Le paragraphe pénal réclamé par la Bavière, et qu’on nomma paragraphe de la chaire, fut voté par 179 voix contre 108. L’unanimité des nationaux-libéraux, hormis Lasker, appartenait à cette majorité de combat qui, victorieusement, faisait l’épreuve de ses forces. En fait, les démarches bavaroises avaient permis à cette majorité de se donner à elle-même le spectacle d’une revue d’essai : le paragraphe, dans les cinq ans qui suivirent, fut appliqué deux fois en Silésie, deux fois sur le Rhin, deux fois en Westphalie, et pas une seule fois dans le royaume même de Bavière. Une arme dont on devait faire un si rare usage ne pouvait passer pour bien efficace, ni pour bien décisive ; et peu s’en fallut qu’au moment même où on la forgeait, on ne rougît de cette besogne.
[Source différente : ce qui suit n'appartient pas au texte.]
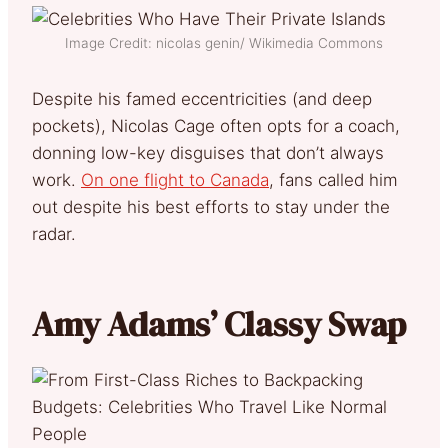
Image Credit: nicolas genin/ Wikimedia Commons
Despite his famed eccentricities (and deep
pockets), Nicolas Cage often opts for a coach,
donning low-key disguises that don’t always
work.
On one flight to Canada
, fans called him
out despite his best efforts to stay under the
radar.
Amy Adams’ Classy Swap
On chuchotait, avec une demi-honte, que c’était une bien mesquine façon d’ouvrir le grand duel historique entre l’Église et l’État.

De bons juges, nullement suspects de tiédeur, estimaient imprudent de peindre le mal ultramontain sous des couleurs aussi sombres que l’avait fait Lutz, alors qu’en définitive il faudrait vivre avec ce mal. Hohenlohe entendait les diplomates flétrir la conduite de Lutz, et d’aucuns prétendaient que Lutz vainqueur était le premier à se repentir de la bataille livrée.

Mais l’effet était produit, et il devait durer ; des formules passionnées avaient été lancées, dont on ne pourrait plus arrêter les ravages. « Ici en Hesse, écrivait Ketteler, nous sommes maintenant tout à fait à la remorque de Berlin, et Dieu sait ce qui nous attend. » La catholique Germania était prohibée en Alsace. La Chambre badoise, en décembre, stipulait que certaines condamnations pénales, auxquelles le code criminel de l’Empire attachait comme conséquence la déchéance des emplois civils.